It’s not the most comfortable place to find myself in and it’s one I wish to either end or embrace. Ending it would mean getting my own place and allow myself time and space to enter into new or old communities. Embracing it would mean kicking the travel activities up a notch and do the trip around the world I always dreamt of. I still dream of riding a motorcycle through the biggest mountains in Latin America, the densest jungles of Asia and the wildest forests of Alaska, getting to know people along the way and experience the wildlife.
I heard a great podcast last year with Matthew McConaughey, where the Podcaster Tim Ferriss picked Matthews brain on his new book “Green Lights” and life in general. “Green Lights” is about how the things we desire in life are either available (green lights) or not (red lights). Most things are – according to the actor and author – sooner or later available, meaning that life essentially is about timing. You can have whatever you want, maybe just not when you want it. So in expanding on that premise of life, you could also say that life is about patience and we all know that patience is a virtue.

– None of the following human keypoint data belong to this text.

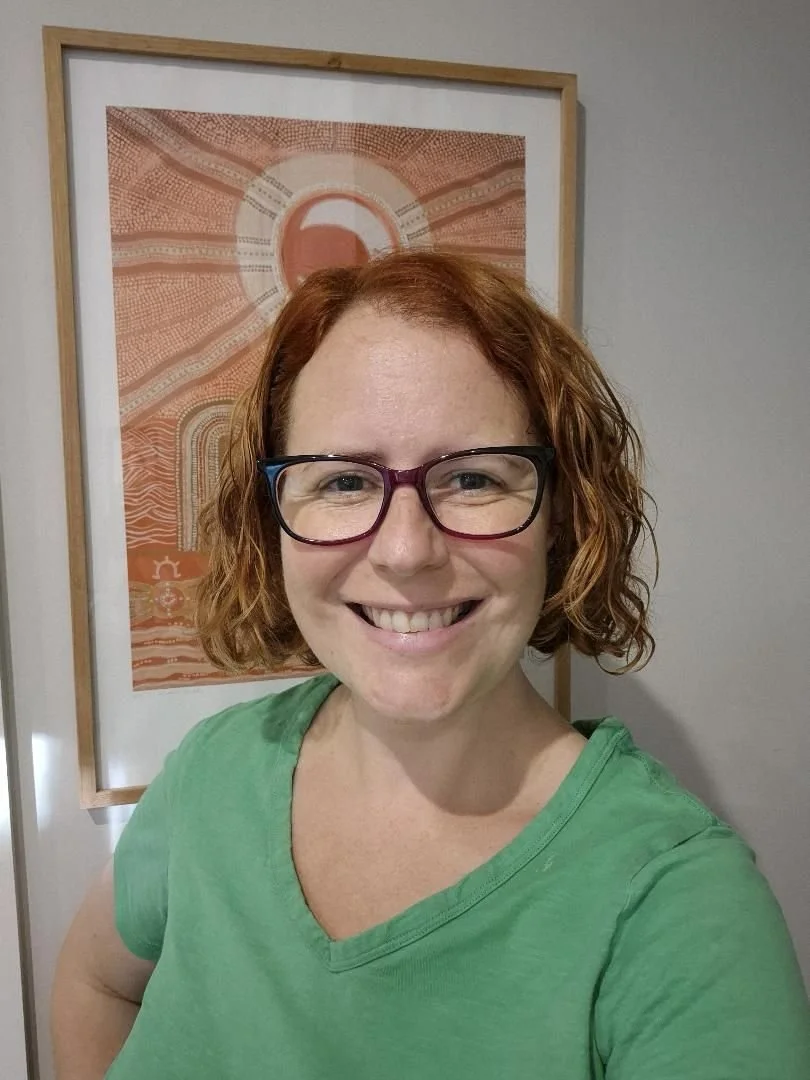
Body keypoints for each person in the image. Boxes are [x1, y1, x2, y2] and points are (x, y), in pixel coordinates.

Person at [51, 250, 810, 1079]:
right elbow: (95, 981)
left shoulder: (678, 904)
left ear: (562, 514)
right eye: (341, 481)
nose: (407, 551)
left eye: (475, 477)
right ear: (270, 515)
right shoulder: (213, 774)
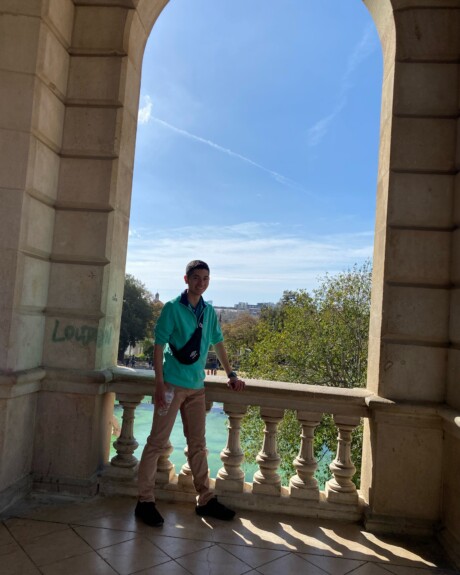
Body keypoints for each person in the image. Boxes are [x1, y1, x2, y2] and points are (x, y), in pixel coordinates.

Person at [135, 260, 245, 527]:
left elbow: (217, 343)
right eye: (196, 278)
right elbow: (158, 348)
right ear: (186, 279)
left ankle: (205, 499)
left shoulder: (208, 311)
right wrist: (159, 385)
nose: (202, 282)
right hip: (172, 385)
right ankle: (144, 501)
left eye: (206, 278)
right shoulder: (172, 308)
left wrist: (231, 373)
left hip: (197, 388)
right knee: (156, 443)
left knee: (198, 445)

It was a really interesting podcast and you can hear it here.
I recognise that my feelings towards the life – and my lifestyle – as I used to know it, is changing. I also recognise that there’s a truth to the fact “that you should be careful what you wish for, you might get it.“ I’ve always dreamt of travelling the world – ideally with a partner – and I have a deep fascination and interest in meeting people far from civilisation. These existences are so full of contrasts to where I come from and it puts everything into a healthy perspective. The trick is to identify the moment we’re waiting for, let it be in relationships, in work, in sport or fill out the blank.
PS: I wrote this blog in Charles de Gaulle airport 5 days ago and for the record, I don’t feel the same about homesickness right now. Life’s good right now, I’m among a lot of good people and it’s fun being back!